Sand a raison sur un point : avant le sionisme, la religion était le principal lien entre les Juifs. Cependant, même après leur émancipation juridique, amorcée avec la Révolution française, ils ont continué d’être marginalisés par un antisémitisme endémique, jamais entièrement résorbé.
Depuis la rédaction du Talmud au premier millénaire, l’Exil et le Retour occupent le cœur de la pensée juive. Dans les siècles suivants, des débats ont agité le monde juif : fallait-il vivre en Israël ? Fallait-il attendre la venue du Messie ? Devait-on laisser chacun choisir librement ? Mais jamais Israël n’a cessé d’être au centre de l’imaginaire juif.
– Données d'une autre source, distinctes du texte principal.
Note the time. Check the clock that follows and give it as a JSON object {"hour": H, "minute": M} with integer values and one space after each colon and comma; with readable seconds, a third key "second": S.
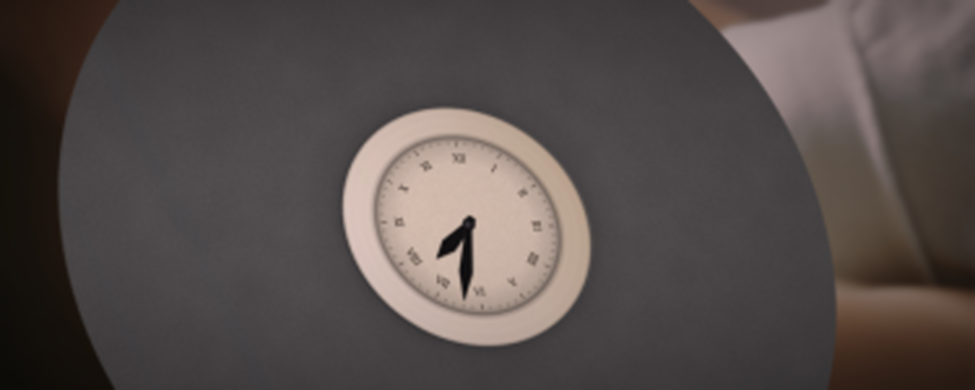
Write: {"hour": 7, "minute": 32}
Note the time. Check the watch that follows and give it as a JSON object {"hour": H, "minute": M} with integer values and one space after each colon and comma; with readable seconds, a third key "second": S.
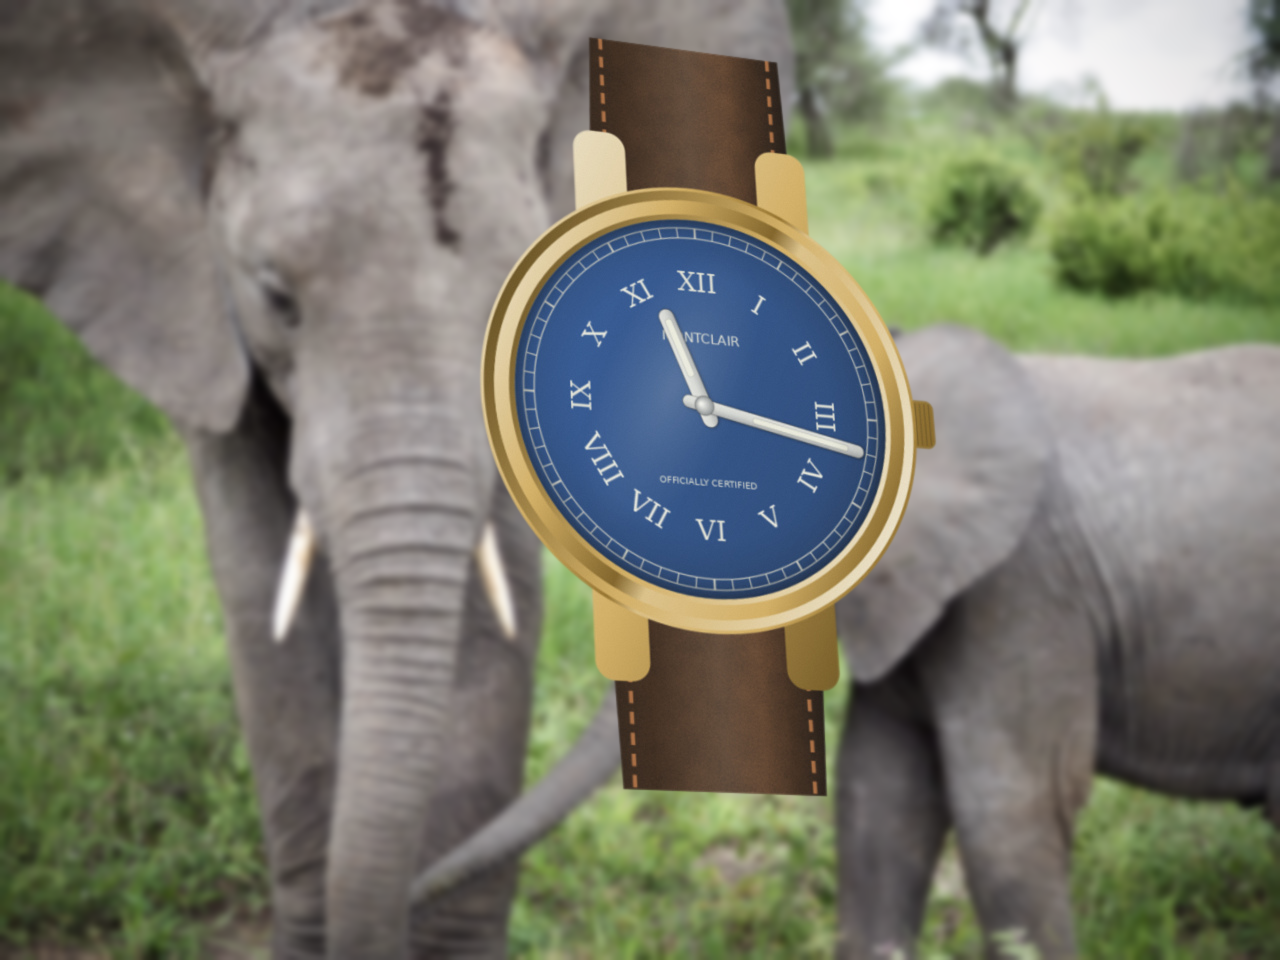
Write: {"hour": 11, "minute": 17}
Aujourd’hui, il n’est plus nécessaire d’invoquer la Torah pour justifier Israël. Sa légitimité juridique repose sur le fait qu’en 1947, l’ONU constatait qu’il existait, en Palestine mandataire, une population juive aspirant à l’autodétermination — droit reconnu à tous les peuples.
Ces six cent mille hommes et femmes, fragiles et précaires, sont devenus, six décennies plus tard, six millions de citoyens d’une nation prospère et démocratique, avec les forces et les faiblesses inhérentes à toute démocratie. Grâce à la réussite du projet sioniste, de nombreux Juifs à travers le monde ont acquis une confiance nouvelle : celle de savoir qu’ils ont désormais une maison.
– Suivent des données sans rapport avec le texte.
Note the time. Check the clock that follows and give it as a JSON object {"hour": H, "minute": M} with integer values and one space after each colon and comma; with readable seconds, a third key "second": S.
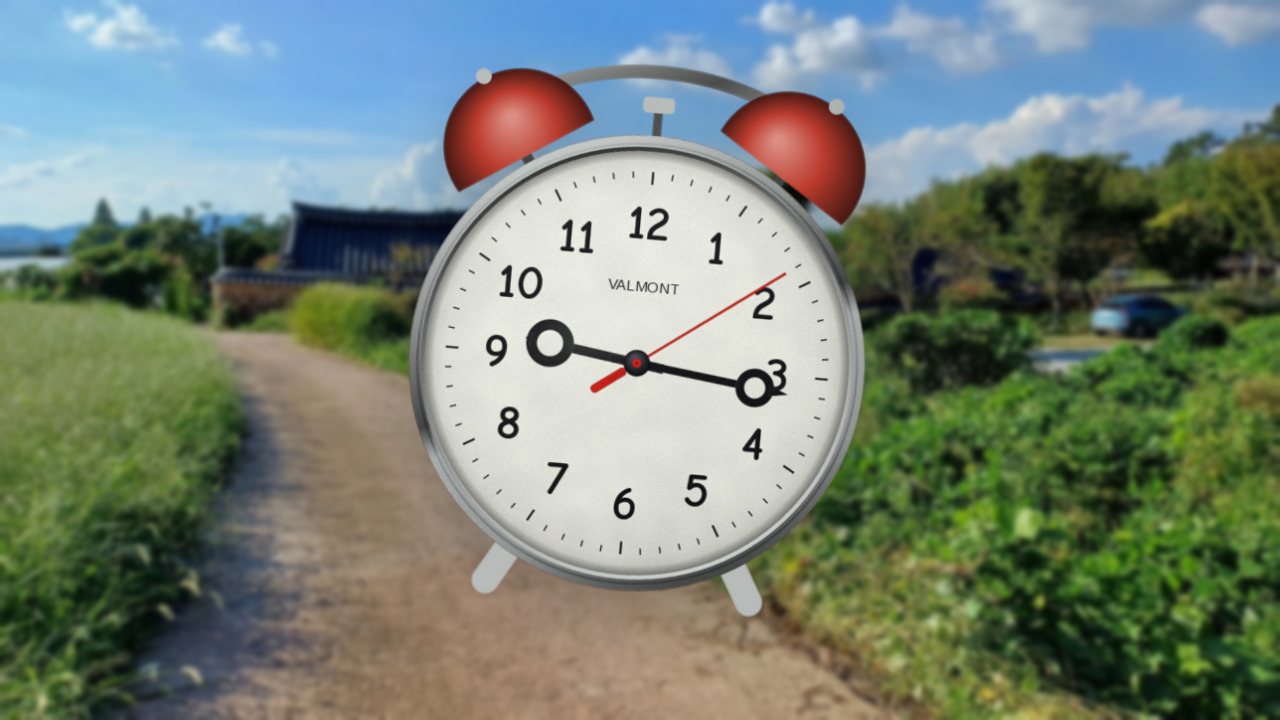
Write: {"hour": 9, "minute": 16, "second": 9}
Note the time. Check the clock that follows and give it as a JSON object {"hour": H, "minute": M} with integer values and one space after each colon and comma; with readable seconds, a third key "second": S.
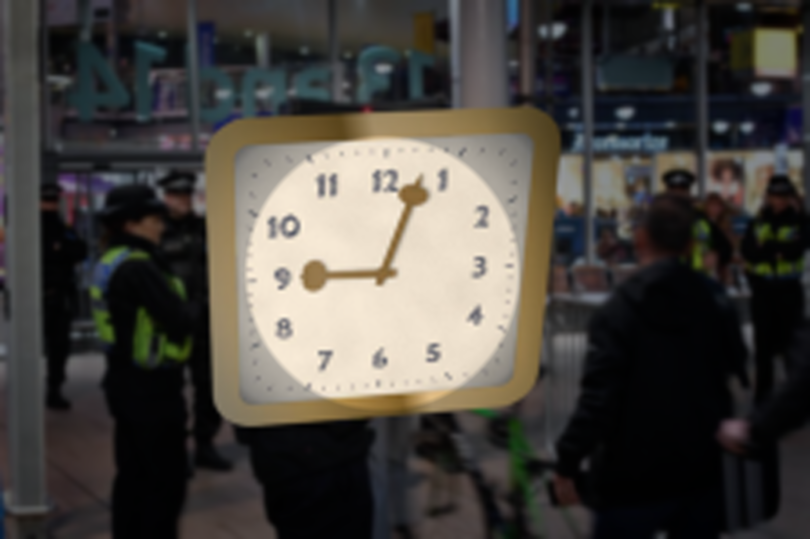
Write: {"hour": 9, "minute": 3}
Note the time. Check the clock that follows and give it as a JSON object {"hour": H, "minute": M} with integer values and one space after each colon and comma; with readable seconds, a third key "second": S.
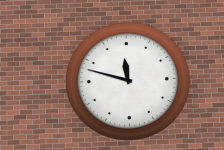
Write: {"hour": 11, "minute": 48}
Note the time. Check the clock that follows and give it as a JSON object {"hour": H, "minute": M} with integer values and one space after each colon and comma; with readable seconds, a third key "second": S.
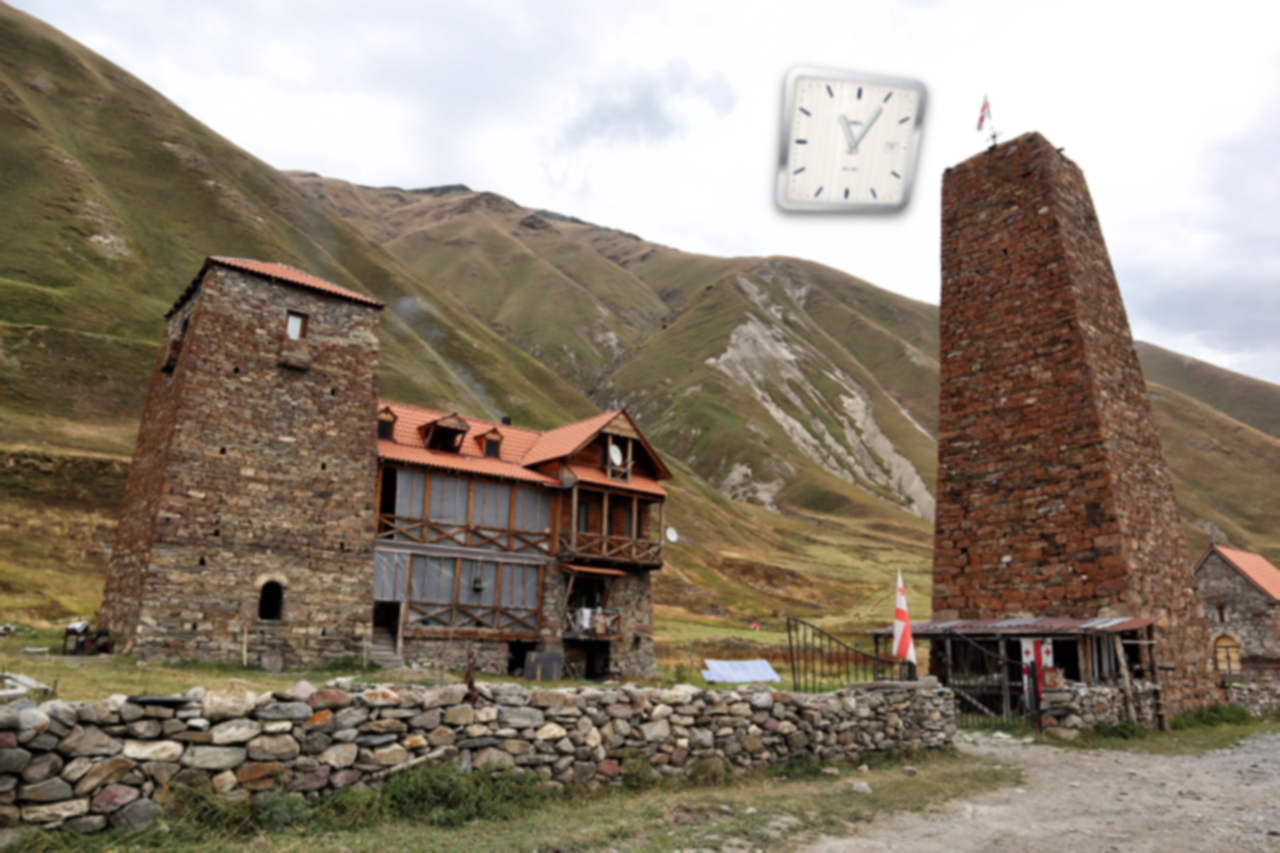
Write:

On a vu, lors d’une cérémonie à Auschwitz en 2003, des petits-enfants de rescapés survoler à basse altitude les camps de la mort à bord de chasseurs israéliens portant l’étoile de David. Il faut avoir cette image en tête pour saisir la portée symbolique et révolutionnaire de la renaissance d’Israël : pour le peuple juif d’abord, mais aussi pour l’Histoire universelle.
L’État d’Israël n’est peut-être pas celui que rêvaient les pères fondateurs. Mais quelle révolution aboutit jamais à l’idéal de ses promoteurs ? Le plus souvent elles ne font que déplacer les malheurs. La révolution sioniste a en tous ca donné naissance à une démocratie vivante qui démontre sa capacité de résilience — même si Shlomo Sand persiste à nier son existence.
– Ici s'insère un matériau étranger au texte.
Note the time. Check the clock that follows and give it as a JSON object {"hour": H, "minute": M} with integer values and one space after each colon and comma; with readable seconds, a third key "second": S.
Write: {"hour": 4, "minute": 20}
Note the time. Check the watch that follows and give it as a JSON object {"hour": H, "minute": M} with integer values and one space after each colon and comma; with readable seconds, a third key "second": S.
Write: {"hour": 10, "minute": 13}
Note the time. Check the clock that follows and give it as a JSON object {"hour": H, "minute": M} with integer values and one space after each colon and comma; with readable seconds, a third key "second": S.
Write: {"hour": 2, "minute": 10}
Les thèses de Sand ont été réfutées par de nombreux historiens et saluées par quelques-uns. Mais la question n’est pas là. La question est que Sand fait fausse route dès son point de départ : il n’appartient pas aux chercheurs de décider rétroactivement ce qu’un peuple est ou n’est pas sur la base la génétique. C’est aux vivants de définir qui ils sont. Et le peuple juif est vivant.
C’est pour cela que je n’ai pas lu le livre de Shlomo Sand.